The blackest thing in Belfast was the beer.
The people are colorful. The buildings are colorful. Hell, even the sides of the curbs are colorful… just so you don’t ever end up on the wrong side of town.
And yet, according to many, that’s exactly where I did end up… after a long ride in, ironically, a black taxi.
I arrived, an American boy trying to prove to himself that he could practice what he preached, and set off on a journey to a part of town that I’d only read about.
The minute I sat down in that cab, I felt prejudice.
“What’s your name?” the old man asked. “Stephen,” I told him.
He may have raised his eyebrows, he may not have, but in retrospect it sure felt like he did.
“The Falls Road.”
“Oh, you don’t want to go there,” he said into the rearview mirror.
“I don’t?” I asked. (For I knew what was coming next.)
“You know what kinds of people they have out there?”
“I do,” I said with what I now remember as a laugh. “And that’s why I want to go there.”
The Falls is West Belfast. It’s IRA country. It’s where the Troubles were lived, not just sung about.
The taxi stopped at a pub. I paid the driver and walked inside from what, if it wasn’t an outwardly cold evening, certainly felt like one.
I sat down, ordered a pint, and suddenly I was home.
One black beer. Lots of colorful people.
“What’s your name?” “Stephen.”
The man next to me asked how I’d found my way there, and I told him… I may have mentioned something about the taxi ride as well.
He laughed. “Of course the driver asked your name. He wanted to know if you were Catholic.”
I looked back incredulously (though this was precisely what I’d somehow suspected).
He smiled and looked directly at me, “Welcome to Belfast. Here you’re Black.”
The sentiment was shocking. I didn’t know why being a Catholic in Belfast made me Black. (Frankly I didn’t even know what it meant to be black… cause there certainly weren’t a lot of them in my posh corner of Colorado either.)
What I knew of Belfast, and what I’ve learned in the years since, is the connection that place feels to the American Civil Rights movement.
They have their poets, they have their heroes… All were Catholic. Some were saints.
They have Bobby, they have others too, but then Black heroes come in all kinds as well.
West Belfast has its Martins, and they certainly have a few Malcolms.
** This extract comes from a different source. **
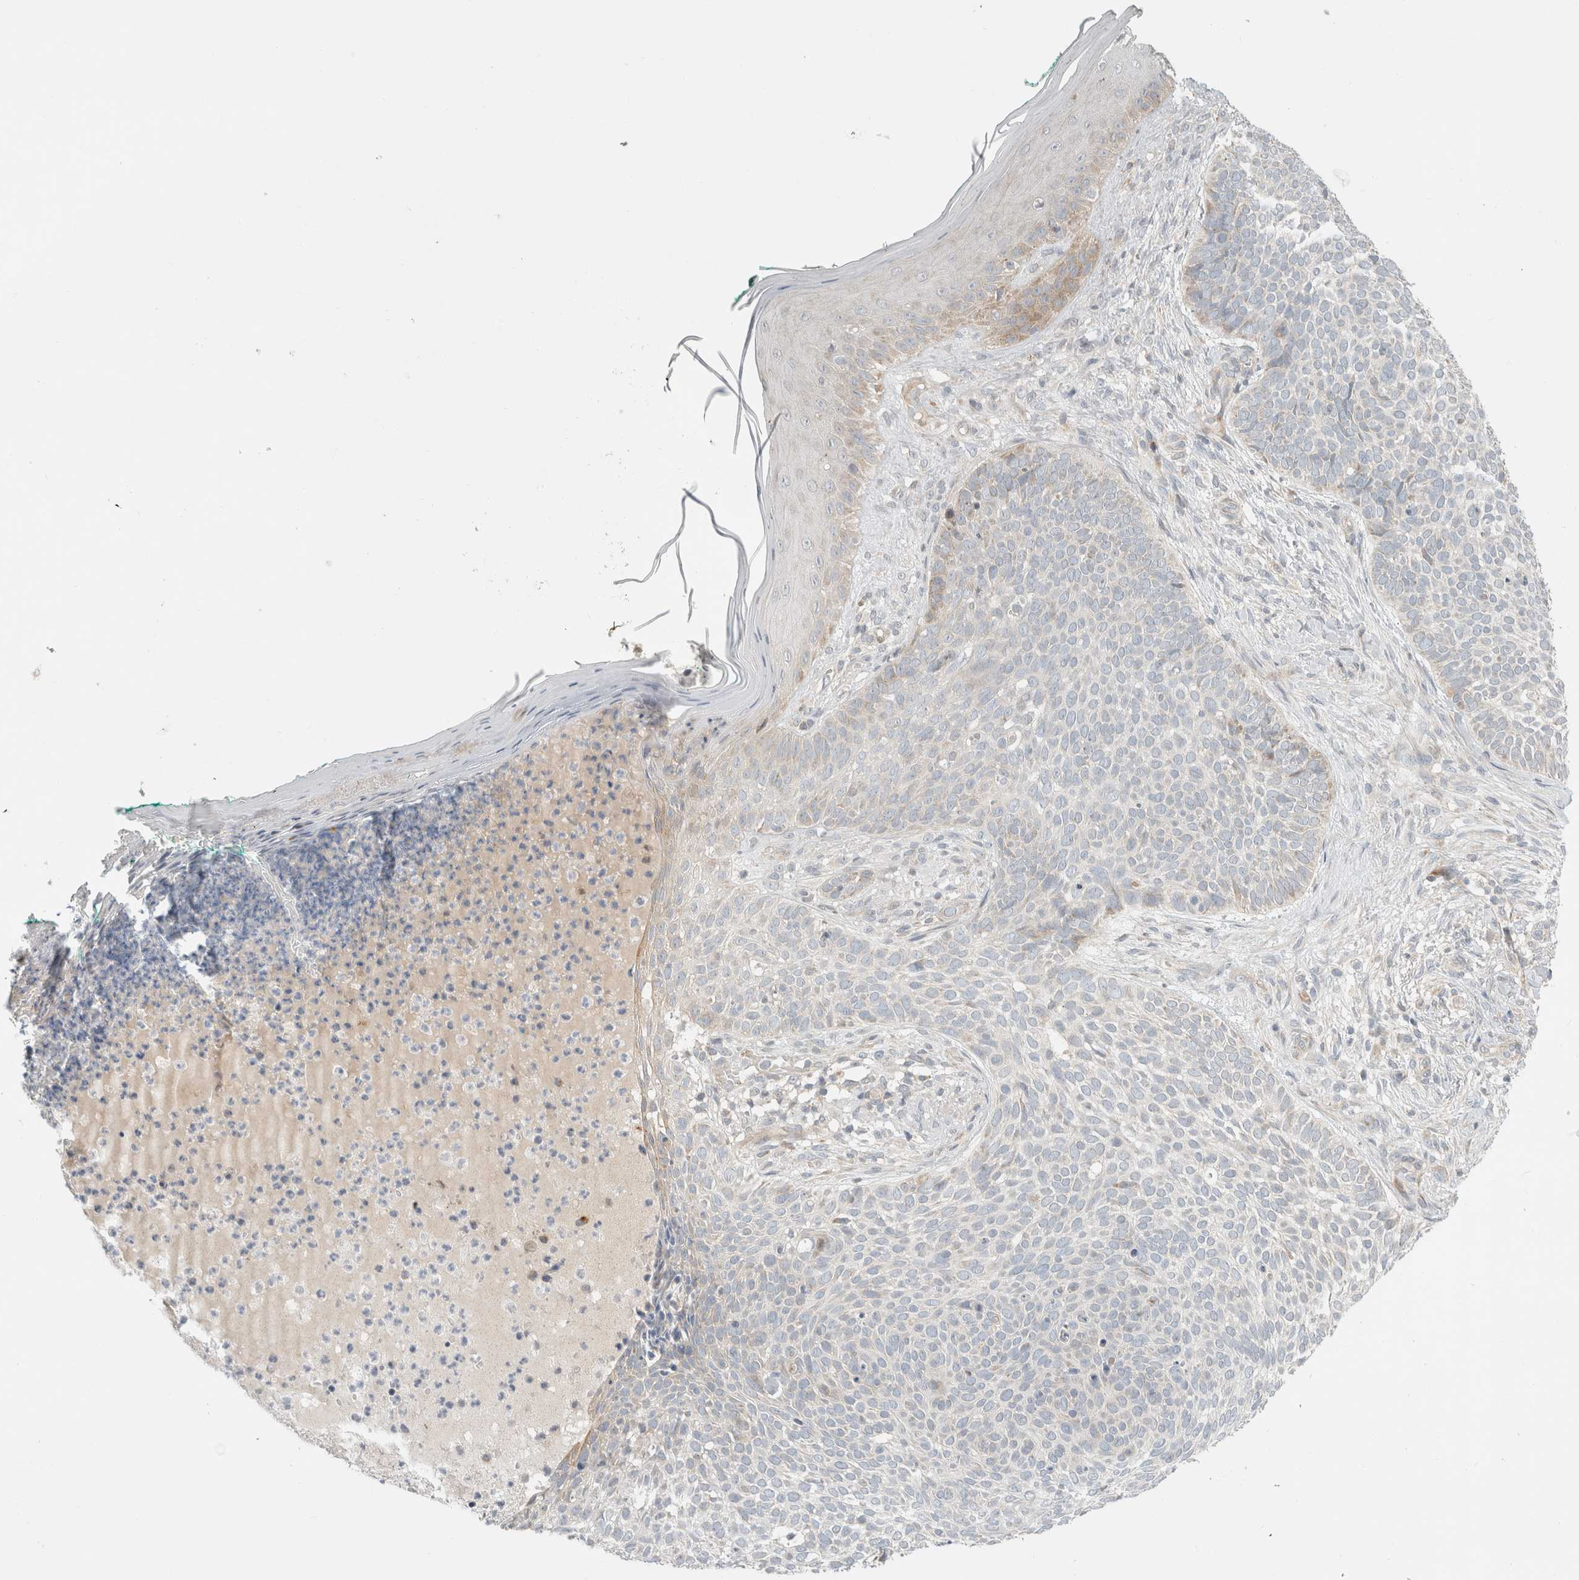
{"staining": {"intensity": "moderate", "quantity": "<25%", "location": "cytoplasmic/membranous"}, "tissue": "skin cancer", "cell_type": "Tumor cells", "image_type": "cancer", "snomed": [{"axis": "morphology", "description": "Normal tissue, NOS"}, {"axis": "morphology", "description": "Basal cell carcinoma"}, {"axis": "topography", "description": "Skin"}], "caption": "Skin cancer (basal cell carcinoma) stained with a brown dye shows moderate cytoplasmic/membranous positive expression in approximately <25% of tumor cells.", "gene": "KPNA5", "patient": {"sex": "male", "age": 67}}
And yet what I remember most about Belfast was the fact that I’ve never ever felt so safe.
I was aware of the prejudice. It existed there, even towards an American.
But I also became aware of what community was. Because, in a sense, I’m not sure if anyone fully realizes community unless they have to.
In that moment when I was most Other, I knew very much with whom I needed to be.
In the years which preceded and in those which followed as well, I’ve often practiced civil rights from the periphery.
I read while others discuss, I write while others march.
If this is somehow being less committed, my drinking mate that night would disagree.
Sitting there on the Falls, I wanted to do something. I wanted to earn my place.
I’ll never, ever forget that glare.
“If you pick up a rock, you insult us,” he began while leaving no space for my interruption. “We throw those rocks because we have no voice. You and your Bill of Rights, you have the voice we’ve never known. You want to help? Go home and tell our tales. Write the story you and only you are allowed to.”
Somewhere in his lesson I felt a responsibility.
There’s a debt one feels when they’re accepted into a community.
It’s a debt that I’m grateful to pay to this day.